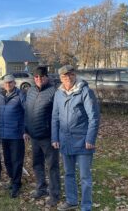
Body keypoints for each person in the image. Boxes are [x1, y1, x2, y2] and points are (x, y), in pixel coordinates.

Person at [51, 65, 100, 211]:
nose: (68, 78)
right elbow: (54, 118)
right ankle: (71, 201)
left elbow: (94, 117)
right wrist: (55, 138)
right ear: (60, 78)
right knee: (68, 173)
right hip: (65, 141)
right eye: (64, 76)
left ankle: (86, 206)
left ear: (74, 75)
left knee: (85, 177)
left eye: (70, 75)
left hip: (83, 142)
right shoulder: (58, 93)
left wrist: (90, 139)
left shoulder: (85, 91)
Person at [24, 66, 60, 207]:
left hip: (48, 137)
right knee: (37, 164)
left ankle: (54, 194)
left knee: (52, 166)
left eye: (42, 76)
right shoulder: (31, 91)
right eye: (37, 77)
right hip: (34, 136)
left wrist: (55, 136)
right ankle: (41, 188)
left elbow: (57, 115)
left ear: (47, 77)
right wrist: (26, 130)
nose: (39, 79)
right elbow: (27, 112)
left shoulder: (53, 92)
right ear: (34, 78)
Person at [0, 75, 26, 198]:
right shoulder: (1, 96)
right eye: (6, 83)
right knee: (7, 160)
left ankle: (16, 183)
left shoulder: (20, 95)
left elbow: (26, 112)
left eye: (10, 82)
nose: (8, 85)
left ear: (14, 83)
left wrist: (25, 130)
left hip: (16, 134)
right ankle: (12, 179)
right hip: (4, 134)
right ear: (3, 84)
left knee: (16, 160)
== == ==
## WORK INSTRUCTIONS
Retype exactly the line with "left shoulder: (20, 95)" and each line after it until the records end, and include no other line.

## ANSWER BOX
left shoulder: (20, 95)
left elbow: (26, 112)
left eye: (10, 82)
nose: (8, 85)
left ear: (14, 83)
left wrist: (25, 130)
left hip: (16, 134)
right ankle: (12, 179)
right hip: (4, 134)
right ear: (3, 84)
left knee: (16, 160)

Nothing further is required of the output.